**Provided data**:
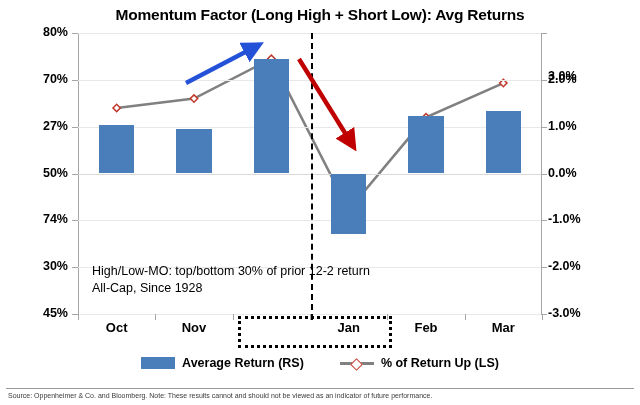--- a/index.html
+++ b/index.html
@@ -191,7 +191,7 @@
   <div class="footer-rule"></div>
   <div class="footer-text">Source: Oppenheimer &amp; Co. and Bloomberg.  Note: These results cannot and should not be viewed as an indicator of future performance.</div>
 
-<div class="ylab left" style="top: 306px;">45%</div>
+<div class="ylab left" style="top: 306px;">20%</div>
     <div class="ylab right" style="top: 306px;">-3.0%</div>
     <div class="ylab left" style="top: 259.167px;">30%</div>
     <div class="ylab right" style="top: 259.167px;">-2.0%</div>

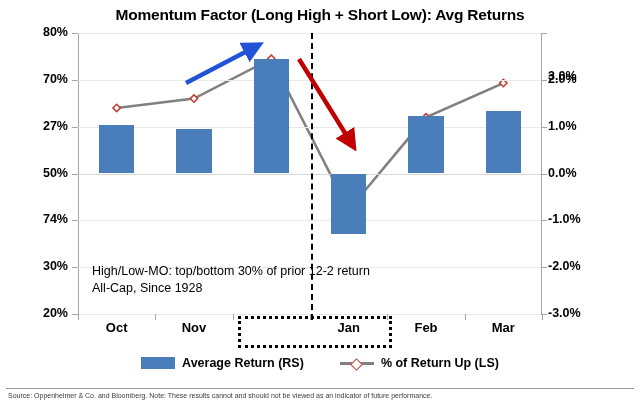--- a/index.html
+++ b/index.html
@@ -207,6 +207,7 @@
     <div class="ylab right" style="top: 25px; margin-top: 44px;">3.0%</div>
     <div class="xlab" style="left: 78.6667px;">Oct</div>
     <div class="xlab" style="left: 156px;">Nov</div>
+    <div class="xlab" style="left: 233.333px;">Dec</div>
     <div class="xlab" style="left: 310.667px;">Jan</div>
     <div class="xlab" style="left: 388px;">Feb</div>
     <div class="xlab" style="left: 465.333px;">Mar</div>

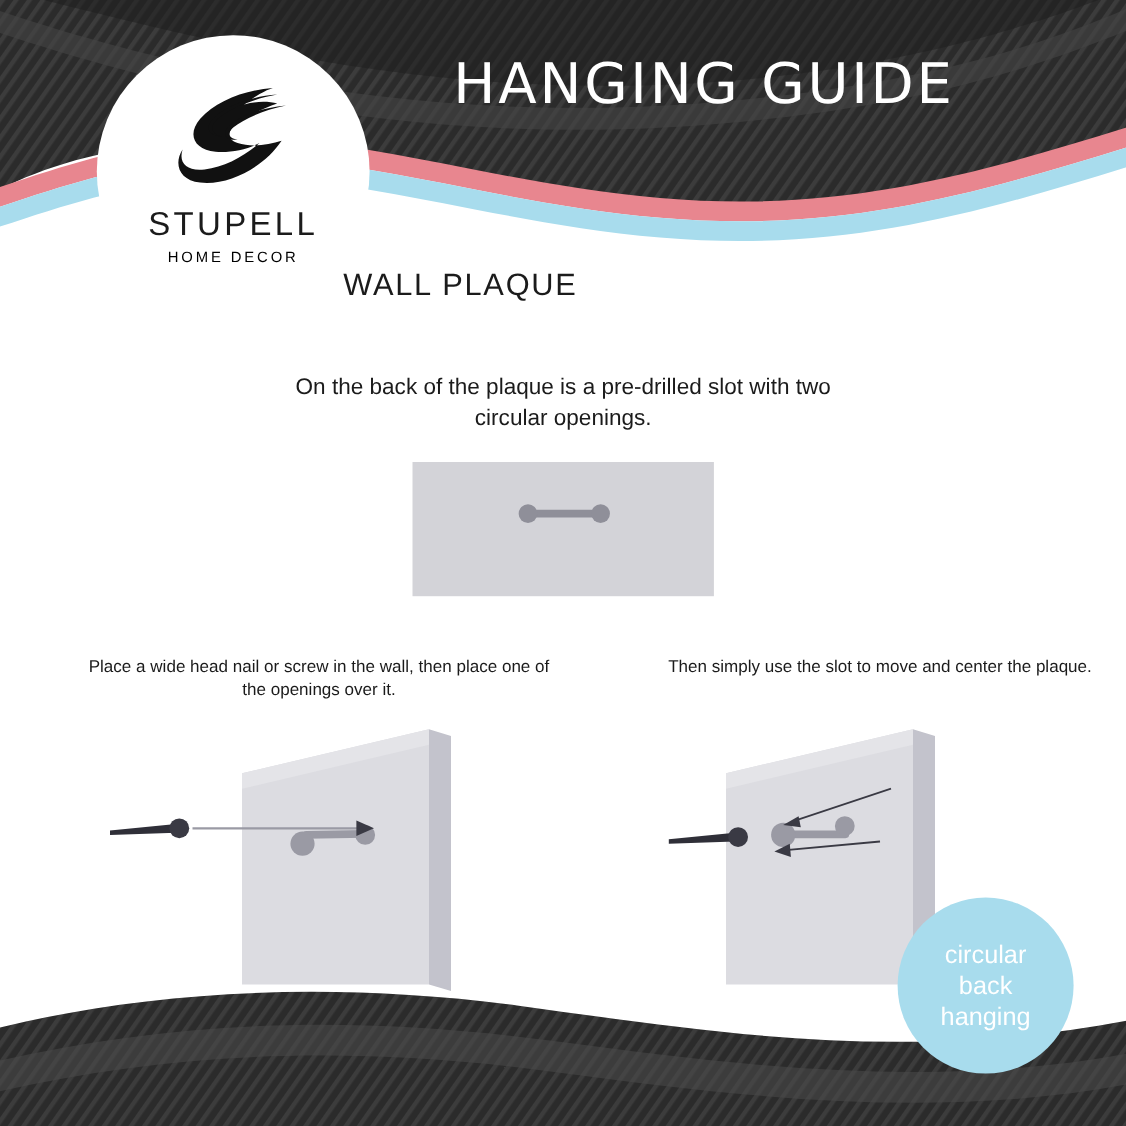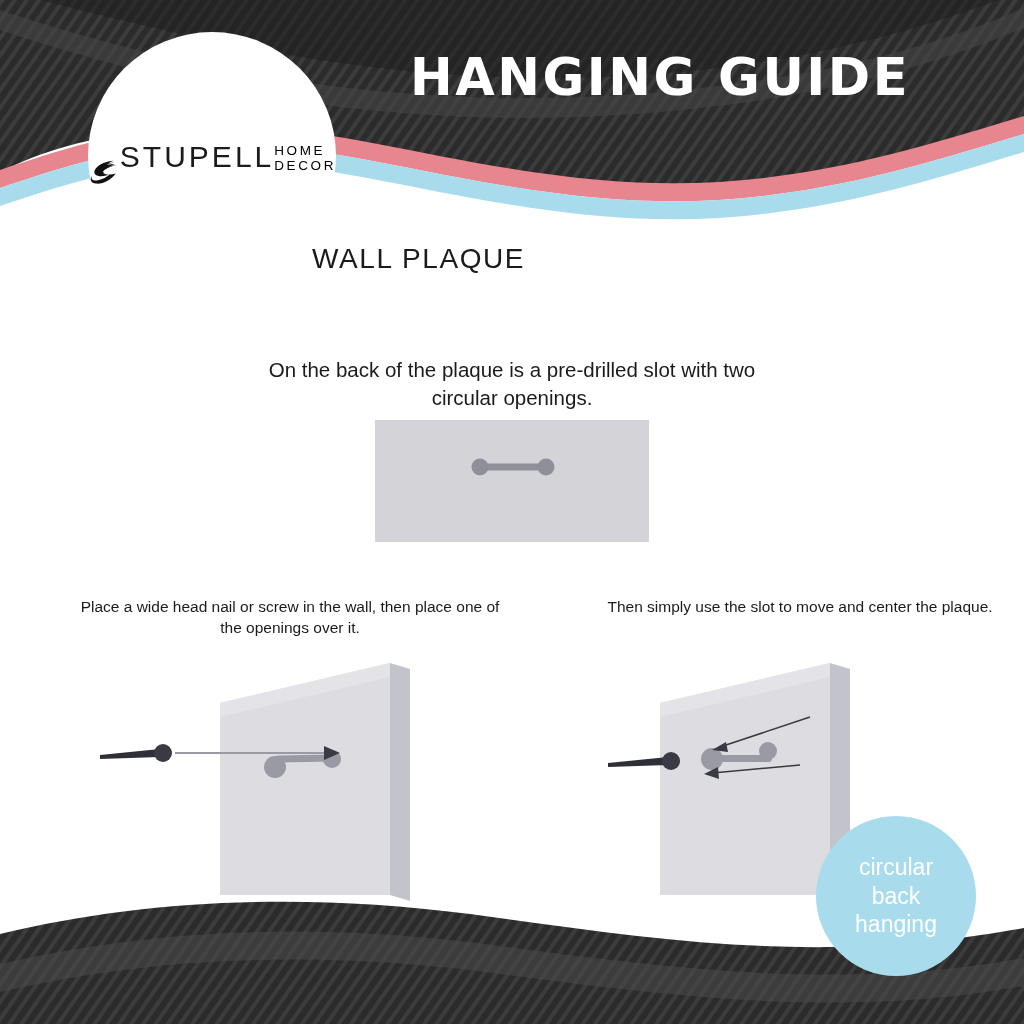--- a/index.html
+++ b/index.html
@@ -74,11 +74,11 @@
     left: 370px;
     top: 48px;
     width: 540px;
-    text-align: right;
+    text-align: center;
     color: #ffffff;
     font-size: 51px;
     letter-spacing: 2.5px;
-    font-weight: 700;
+    font-weight: 400;
     z-index: 7;
     font-family: "DejaVu Sans", sans-serif;
   }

**To do**:
Reproduce each line of the records in which the string "footer" appears.

**Solution**:
   <div class="footer-rule"></div>
   <div class="footer-text">Source: Oppenheimer &amp; Co. and Bloomberg.  Note: These results cannot and should not be viewed as an indicator of future performance.</div>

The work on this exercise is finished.